*Task instructions:*
Using the data that follows, return exactly the lines from the one that contains "Document page, 1500x1125 pixels." through the one that contains "For every layout", ends included.

*Listed records:*
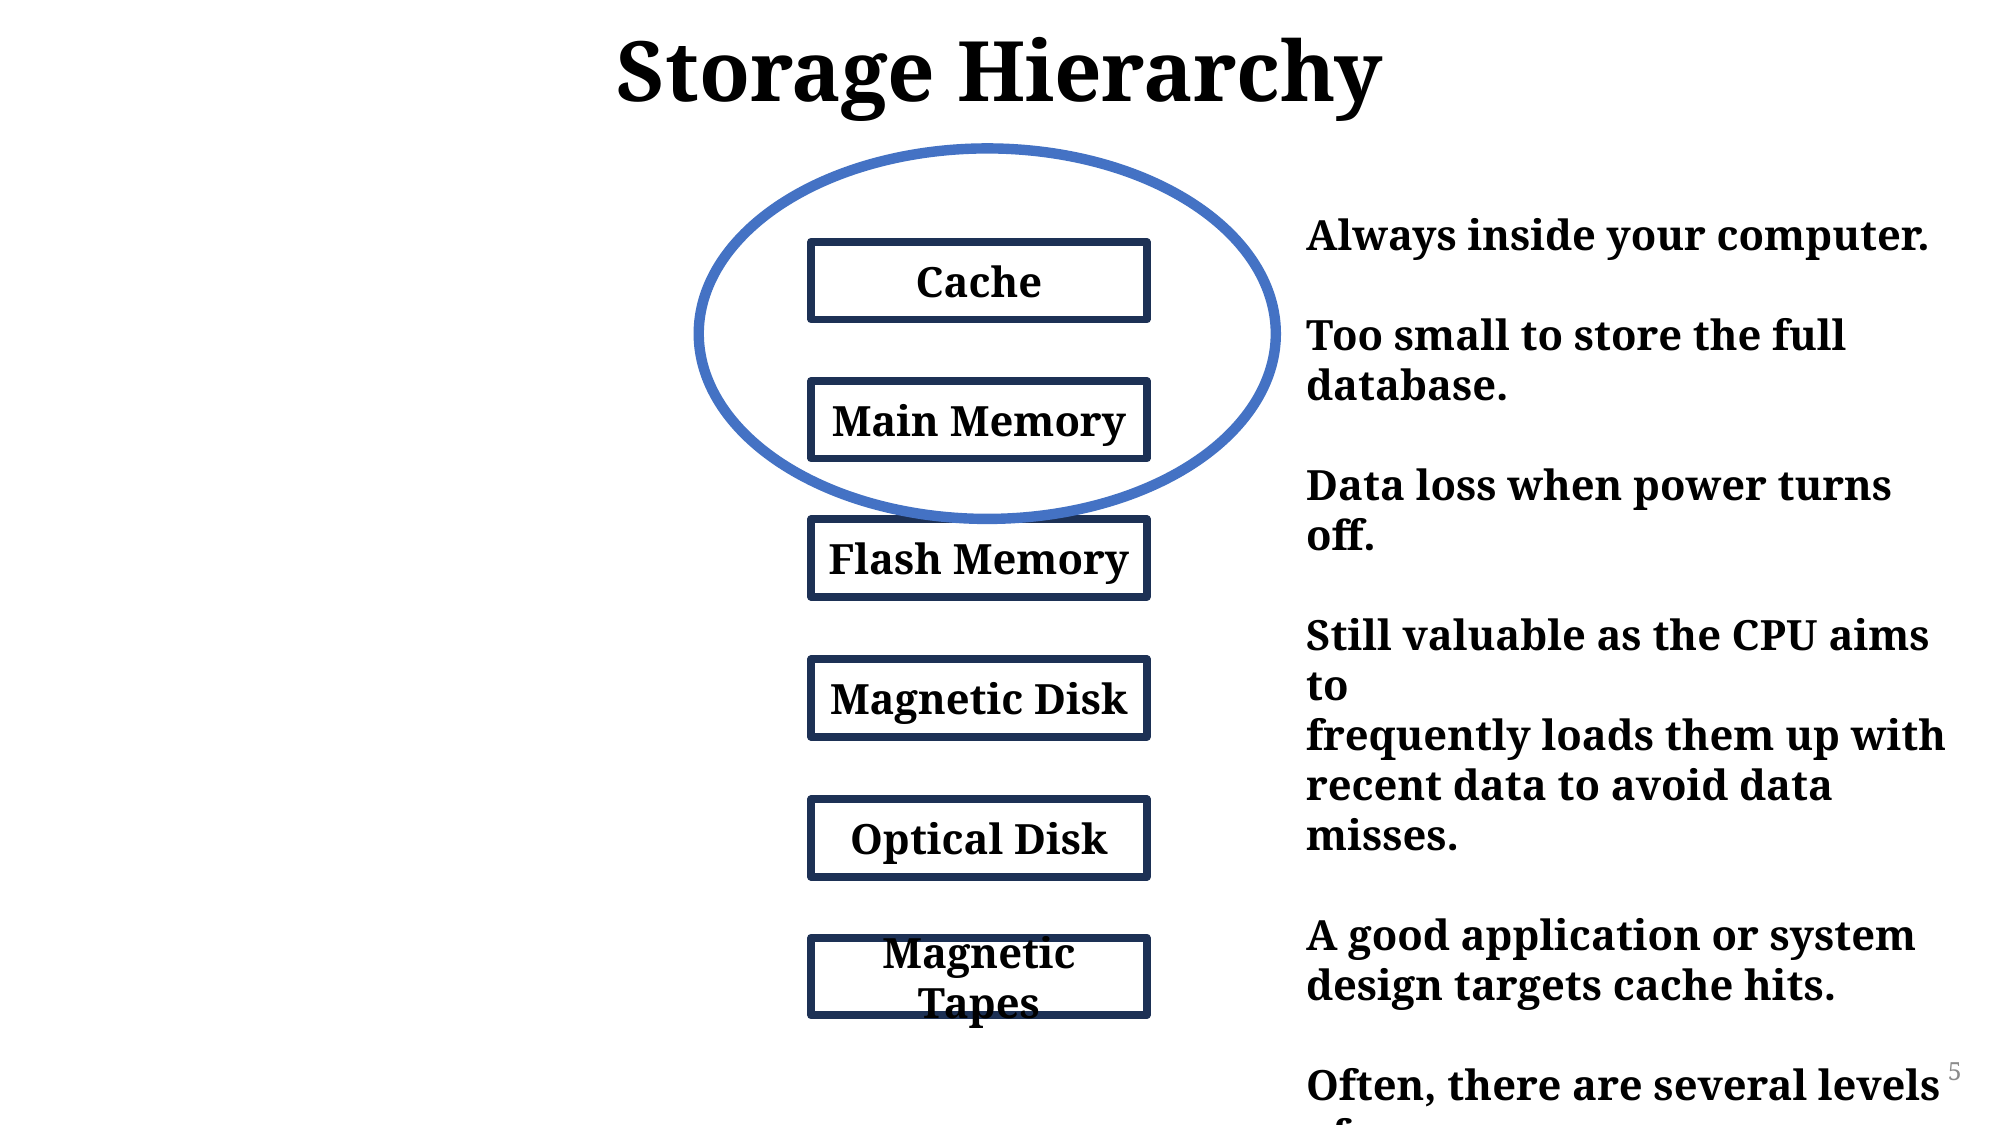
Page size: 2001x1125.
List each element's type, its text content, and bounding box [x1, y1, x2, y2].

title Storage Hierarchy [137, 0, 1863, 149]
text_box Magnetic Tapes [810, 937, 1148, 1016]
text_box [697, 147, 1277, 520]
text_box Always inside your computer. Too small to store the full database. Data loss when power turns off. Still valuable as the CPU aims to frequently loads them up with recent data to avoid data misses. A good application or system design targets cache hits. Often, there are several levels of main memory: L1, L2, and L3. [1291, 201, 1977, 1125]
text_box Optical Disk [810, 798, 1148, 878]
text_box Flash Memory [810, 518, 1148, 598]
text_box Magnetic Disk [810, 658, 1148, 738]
* * *
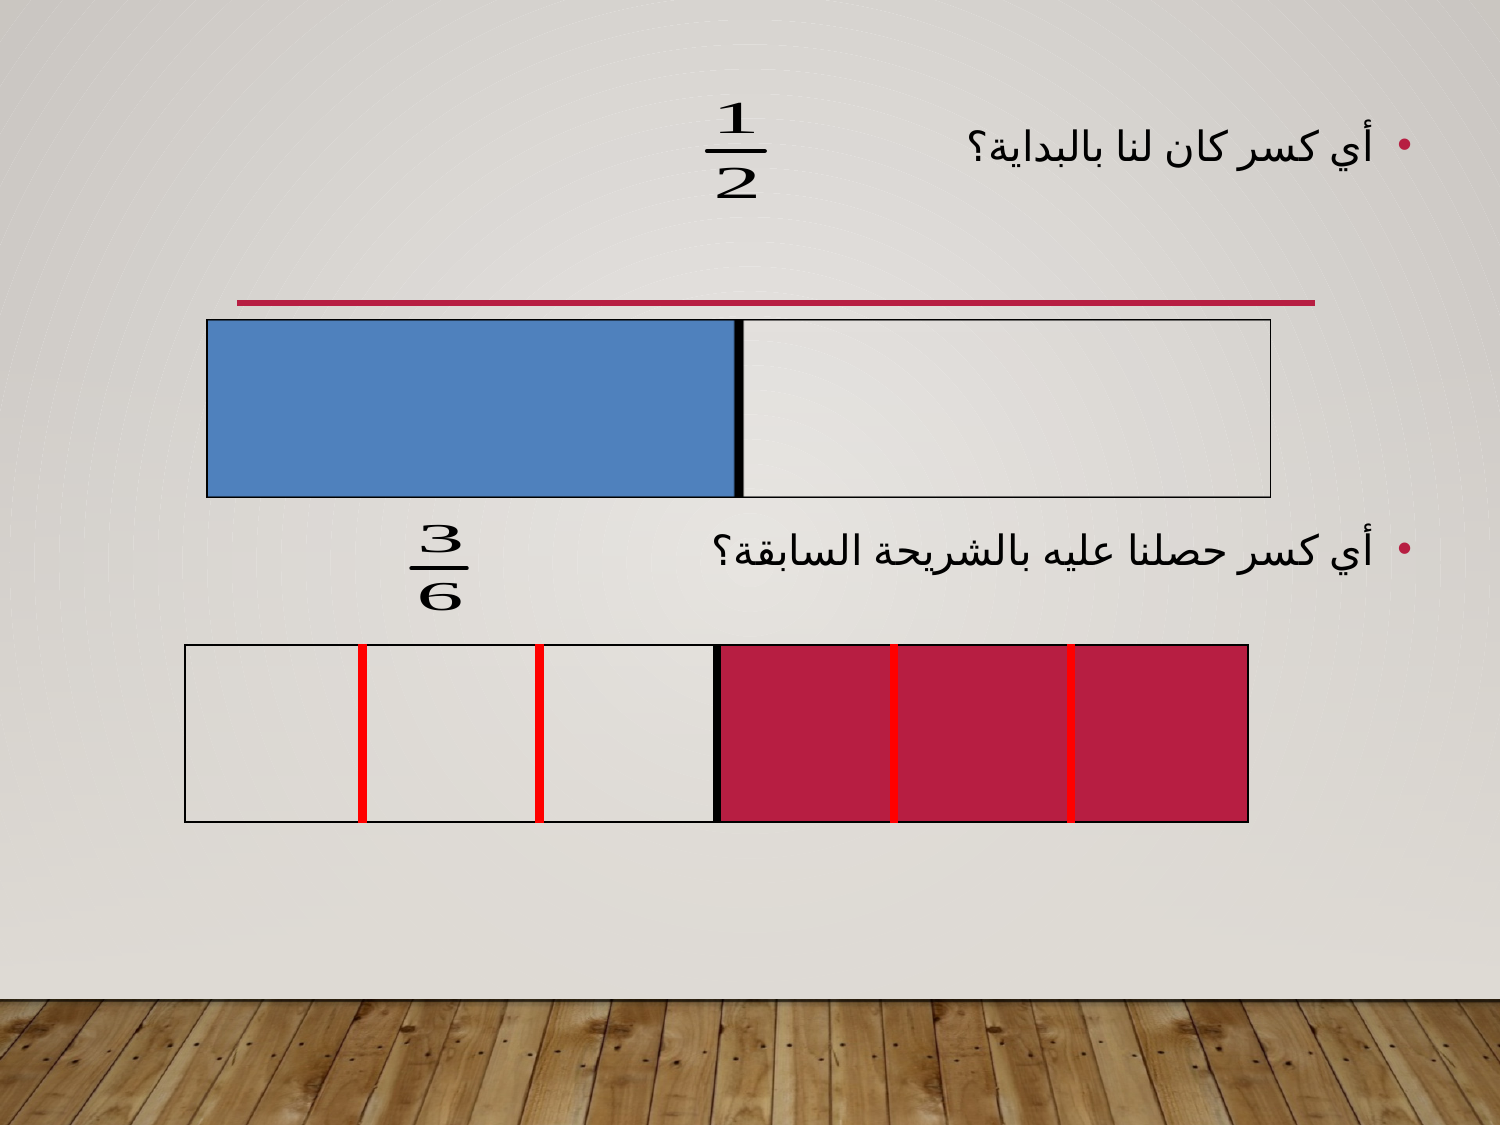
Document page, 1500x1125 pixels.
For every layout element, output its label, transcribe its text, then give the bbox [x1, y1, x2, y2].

*Written answer:*
Document page, 1500x1125 pixels.
For every layout element, output its label, transcribe its text, then give the bbox [x1, y1, x2, y2].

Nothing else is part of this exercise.